The eastern town line is the border of Herkimer County, and the northern town boundary is the border of Lewis County. The Black River and Kayuta Lake define the western town line.

==Demographics==

At the 2000 census, there were 1,692 people, 736 households and 479 families residing in the town. The population density was 21.9 PD/sqmi. There were 2,027 housing units at an average density of 26.3 /sqmi. The racial makeup of the town was 98.52% White, 0.35% African American, 0.30% Native American, 0.18% Asian, 0.06% from other races, and 0.59% from two or more races. Hispanic or Latino of any race were 0.06% of the population.

There were 736 households, of which 25.7% had children under the age of 18 living with them, 53.9% were married couples living together, 7.3% had a female householder with no husband present, and 34.8% were non-families. 30.7% of all households were made up of individuals, and 12.9% had someone living alone who was 65 years of age or older. The average household size was 2.30 and the average family size was 2.84.

22.5% of the population were under the age of 18, 4.6% from 18 to 24, 25.2% from 25 to 44, 30.2% from 45 to 64, and 17.6% who were 65 years of age or older. The median age was 43 years. For every 100 females, there were 103.4 males. For every 100 females age 18 and over, there were 103.7 males.
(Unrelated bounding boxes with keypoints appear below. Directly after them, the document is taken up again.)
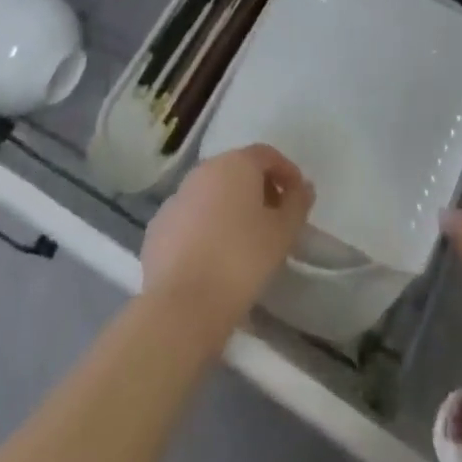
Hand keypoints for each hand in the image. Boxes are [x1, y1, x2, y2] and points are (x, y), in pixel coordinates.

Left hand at [142, 144, 313, 331]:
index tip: (297, 198)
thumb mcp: (282, 233)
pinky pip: (190, 218)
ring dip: (230, 208)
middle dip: (258, 190)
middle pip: (237, 170)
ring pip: (211, 194)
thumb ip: (297, 204)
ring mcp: (176, 198)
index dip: (286, 172)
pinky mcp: (157, 228)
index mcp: (235, 164)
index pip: (266, 154)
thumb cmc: (241, 261)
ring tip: (244, 242)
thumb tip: (303, 188)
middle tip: (274, 220)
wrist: (181, 307)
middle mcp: (203, 171)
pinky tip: (213, 258)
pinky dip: (205, 228)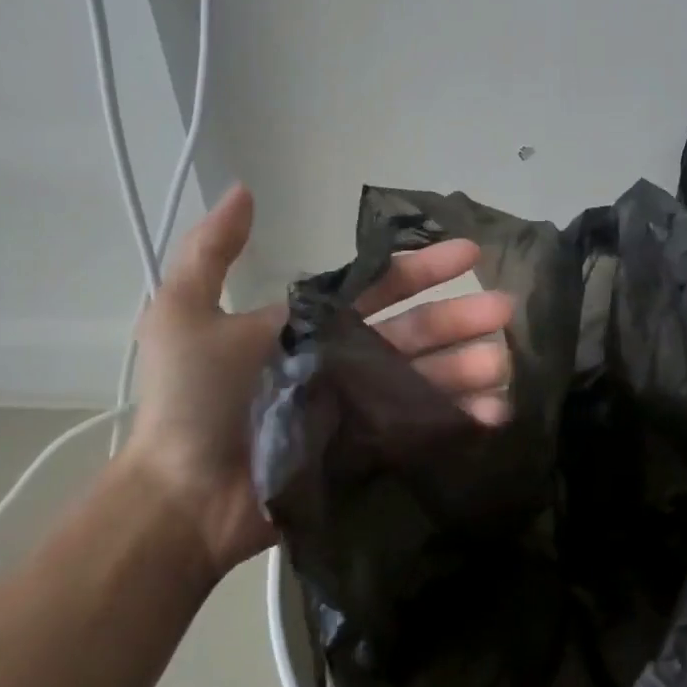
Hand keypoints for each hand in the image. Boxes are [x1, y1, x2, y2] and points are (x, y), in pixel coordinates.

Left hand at [125, 183, 513, 577]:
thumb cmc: (187, 403)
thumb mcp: (182, 314)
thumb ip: (211, 251)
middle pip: (416, 332)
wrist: (179, 498)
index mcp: (316, 325)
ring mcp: (361, 408)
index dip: (425, 267)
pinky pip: (421, 430)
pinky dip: (459, 420)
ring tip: (507, 362)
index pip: (382, 288)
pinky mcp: (368, 452)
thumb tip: (244, 188)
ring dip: (469, 368)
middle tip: (507, 309)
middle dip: (462, 318)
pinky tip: (495, 413)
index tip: (470, 253)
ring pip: (427, 379)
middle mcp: (347, 360)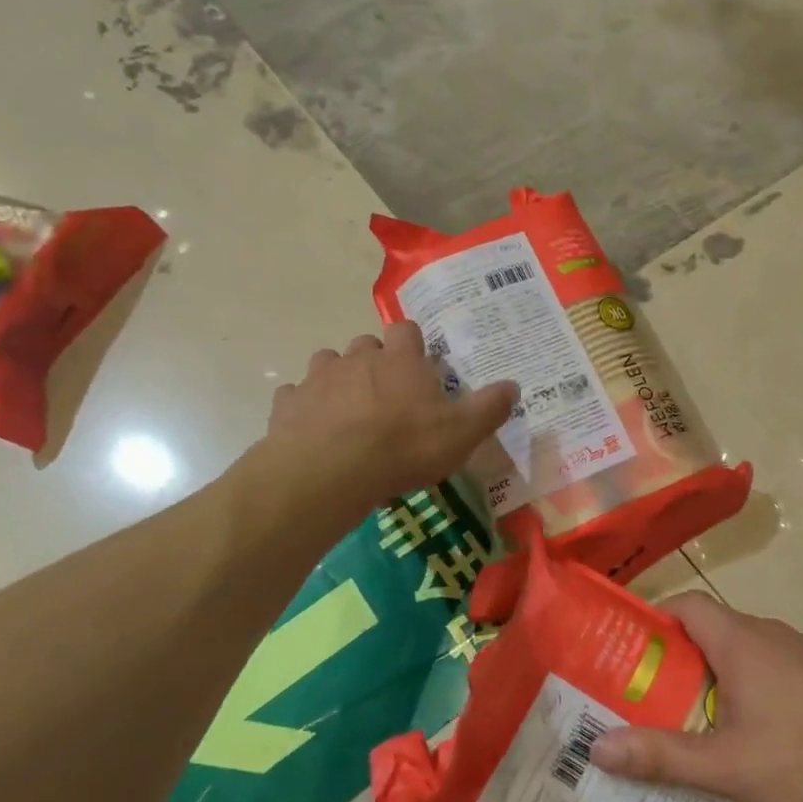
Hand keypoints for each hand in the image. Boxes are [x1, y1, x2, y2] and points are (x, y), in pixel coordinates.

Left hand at [267, 321, 518, 507]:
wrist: (329, 471)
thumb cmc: (402, 447)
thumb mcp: (461, 434)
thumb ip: (489, 408)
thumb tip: (514, 385)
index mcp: (400, 359)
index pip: (406, 330)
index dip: (412, 345)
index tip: (418, 367)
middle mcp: (358, 358)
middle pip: (366, 345)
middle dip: (375, 362)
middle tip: (387, 396)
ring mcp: (319, 377)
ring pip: (328, 363)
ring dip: (338, 380)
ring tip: (348, 411)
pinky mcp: (288, 402)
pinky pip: (296, 395)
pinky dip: (305, 406)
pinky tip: (313, 429)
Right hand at [589, 593, 802, 801]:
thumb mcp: (728, 766)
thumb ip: (662, 755)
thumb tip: (597, 748)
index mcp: (740, 640)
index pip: (685, 604)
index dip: (655, 621)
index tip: (633, 655)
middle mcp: (772, 633)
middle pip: (714, 629)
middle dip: (684, 659)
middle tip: (661, 700)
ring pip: (750, 651)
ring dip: (724, 676)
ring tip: (709, 723)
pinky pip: (783, 669)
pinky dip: (762, 688)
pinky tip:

The median household income was $34,455 and the median family income was $39,352. Males had a median income of $30,119 compared with $25,060 for females. The per capita income for the town was $18,494. About 7.1% of families and 8.9% of the population were below the poverty line, including 11.4% of those under age 18 and 9.8% of those age 65 or over.

Historical population
| Census | Pop. | Note | %± |
| 1870 | 1,275 |  | — |
| 1880 | 1,358 |  | 6.5% |
| 1890 | 1,519 |  | 11.9% |
| 1900 | 1,562 |  | 2.8% |
| 1910 | 1,100 |  | −29.6% |
| 1920 | 862 |  | −21.6% |
| 1930 | 796 |  | −7.7% |
| 1940 | 730 |  | −8.3% |
| 1950 | 723 |  | −1.0% |
| 1960 | 821 |  | 13.6% |
| 1970 | 1,173 |  | 42.9% |
| 1980 | 1,380 |  | 17.6% |
| 1990 | 1,556 |  | 12.8% |
| 2000 | 1,692 |  | 8.7% |
| 2010 | 1,535 |  | −9.3% |
| 2020 | 1,477 |  | −3.8% |
U.S. Decennial Census

== Communities and locations in Forestport ==
- Anos Siding - a location in the northeastern part of the town.
- Forestport - the hamlet of Forestport is located on the banks of the Black River off NY 28 in the southwestern part of the town.
- Forestport Reservoir - A reservoir located by the hamlet of Forestport.
- Forestport Station - a hamlet east of Forestport.
- Holiday House - a location on NY 28 north of Woodgate.
- Long Lake - a lake in the northeastern part of the town north of Woodgate.
- Meyers Hill - An elevation located northeast of Woodhull.
- Nichols Mills - a location in the northeastern part of the town.
- Otter Lake - a hamlet located on NY 28 in the northeastern corner of the town.
- Otter Lake - a lake located in the northeastern corner of the town by the hamlet of Otter Lake.
- Round Lake - A lake located southeast of Long Lake.
- White Lake - a lake and hamlet south of Long Lake and adjacent to Route 28.
- Woodgate - located seven miles north of the hamlet of Forestport on SR 28.
- Woodhull - a hamlet southwest of Forestport.